BRANO RIPORTATO:

┌──

Che esista un’autobiografia di Thomas Bernhard, in cinque volumi, pare quasi una stranezza, un eccentrico sovrappiù, dato che non abbiamo mai messo in dubbio che Bernhard fosse, lui stesso, il professore pazzo di Gelo o l’erede sdegnoso e irridente della proprietà di Ungenach, tanto per citare due titoli a caso nella prima tranche della bibliografia dell’austriaco. Eppure esiste un Bernhard senza “contraffazione” né “falsificazione”, come afferma in un passo, versato alla pratica del memoir, della rivelazione apparente di sé e del suo percorso, pur se, quando pensiamo a un Bernhard maturo, persino tardo, saltiamo alla satira e agli estremi dileggi di A colpi d’ascia oppure di Antichi maestri.

Ma dunque. L’Autobiografia di Bernhard è uscita per la prima volta da noi in un solo tomo di circa 700 pagine nel 2011 con una foto quasi regale dell’autore in copertina e viene ripetuta oggi in economica con uno scatto più “alla mano” (Thomas Bernhard che gira in tondo in bicicletta, memore forse di un’avventura raccontata in Un bambino). Tale progetto aveva usufruito nelle prime edizioni italiane di un’intuizione di Roberto Calasso, che le aveva illustrate con un artista caro a casa Adelphi, già adoperato per il Simenon dei romans dur: Leon Spilliaert (1881-1946), pittore belga di campagne e spiagge del Nord, di atmosfere spoglie e cupe, cui manca in toto la sospensione metafisica. Scelta suggestiva e intonata visivamente anche per l’ultima caratteristica a questo Bernhard scarno ed essenziale, spietato e sincero fino all’osso, narrante la Salisburgo ottusa e vacua, città bottegaia da record di suicidi, che quasi travolge e soffoca il lettore all’apertura del primo capitolo, L’origine – insieme, Bernhard racconta la sua solitudine di metaforico carcerato, fatto salvo il rapporto con il nonno (“l’unico essere umano che io abbia amato veramente”), e la malattia polmonare che segna i suoi giorni di un senso così esplicito da servirgli a decifrare la vita (“il malato è un veggente”, gli dice il nonno ne Il respiro).

└──

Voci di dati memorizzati

┌──

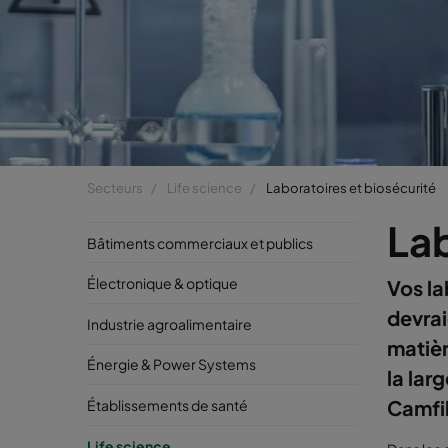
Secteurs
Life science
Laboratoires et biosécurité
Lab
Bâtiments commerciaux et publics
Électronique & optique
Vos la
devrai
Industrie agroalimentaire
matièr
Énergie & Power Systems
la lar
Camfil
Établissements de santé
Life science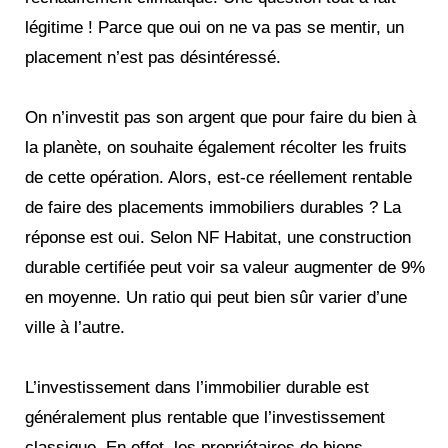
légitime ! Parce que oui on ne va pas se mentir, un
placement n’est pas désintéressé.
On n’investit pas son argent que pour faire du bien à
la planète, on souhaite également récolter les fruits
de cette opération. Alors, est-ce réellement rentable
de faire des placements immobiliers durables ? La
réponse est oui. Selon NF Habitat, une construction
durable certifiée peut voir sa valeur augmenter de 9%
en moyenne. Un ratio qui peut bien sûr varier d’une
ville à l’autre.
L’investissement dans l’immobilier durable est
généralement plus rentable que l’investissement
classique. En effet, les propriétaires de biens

└──
┌──

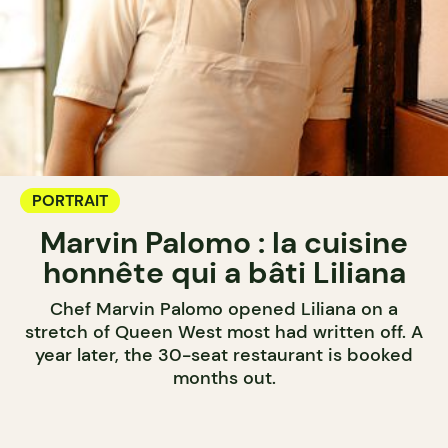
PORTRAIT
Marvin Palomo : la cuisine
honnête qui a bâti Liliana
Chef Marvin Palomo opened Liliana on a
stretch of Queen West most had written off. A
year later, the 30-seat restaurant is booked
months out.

└──
┌──

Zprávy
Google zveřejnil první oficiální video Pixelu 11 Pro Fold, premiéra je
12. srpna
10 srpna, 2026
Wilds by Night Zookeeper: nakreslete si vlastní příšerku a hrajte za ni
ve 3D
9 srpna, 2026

└──

ELENCO DEI COMPITI:
(a) Secondo il testo sull'Autobiografia di Thomas Bernhard, quale artista illustrava le prime edizioni italiane dell'opera?
(b) Scriva il seguito del testo sull'Autobiografia di Thomas Bernhard, partendo dopo l'ultima frase riportata.

RISPOSTE AI COMPITI:
(a) Leon Spilliaert (1881-1946), pittore belga di campagne e spiagge del Nord.

(b)
Scrive Bernhard di un bambino dalla famiglia irregolare, posto sulla strada che lo porta al penitenziario di collegio bottega ospedale sanatorio – Grafenhof e per una volta non Steinhof è il luogo dell’assenza di ogni speranza descritto ne Il freddo – strada in cui Bernhard apprende e non dimenticherà più i meccanismi del vivere sociale dove nazionalsocialismo e cattolicesimo si sono appena passati la staffetta, così come il Führer e Cristo, in un contesto miserabile e volgare, e quante volte compare nel testo la volgarità di carnefici e vittime – “…dove è appesa la croce si può ancora scorgere la macchia, bianchissima e vistosa sulla superficie grigia della parete, dove per anni era stato appeso il ritratto di Hitler”.

Chi rifa Bernhard e prova a copiarlo prendendo l’onda del furore nichilista – abbiamo letto tanti suoi imitatori in questi anni! – di solito non regge né al peso, anche estetico, della disperazione né al rigore dell’indagine. Mentre Thomas Bernhard, quello autentico, ha una soglia del dolore altissima che gli consente di guardare fisso nel vuoto e di mantenere pure, mentre scruta il nulla o l’orrore, un’imprevedibile eleganza – l’eleganza di Bernhard è l’antitesi alla volgarità del potere trasmesso da generazioni di servi idioti. Forse, capiamo qui, Bernhard ha preso a non distogliere lo sguardo, che significa poi non rimuovere l’evidenza della morte, quando a diciott’anni si trova in fin di vita in quella zona dell’ospedale provinciale che chiama “trapassatoio”, di cui narra accuratamente ne Il respiro i decessi gestiti con crudele indifferenza come in una naturale e macabra catena di montaggio.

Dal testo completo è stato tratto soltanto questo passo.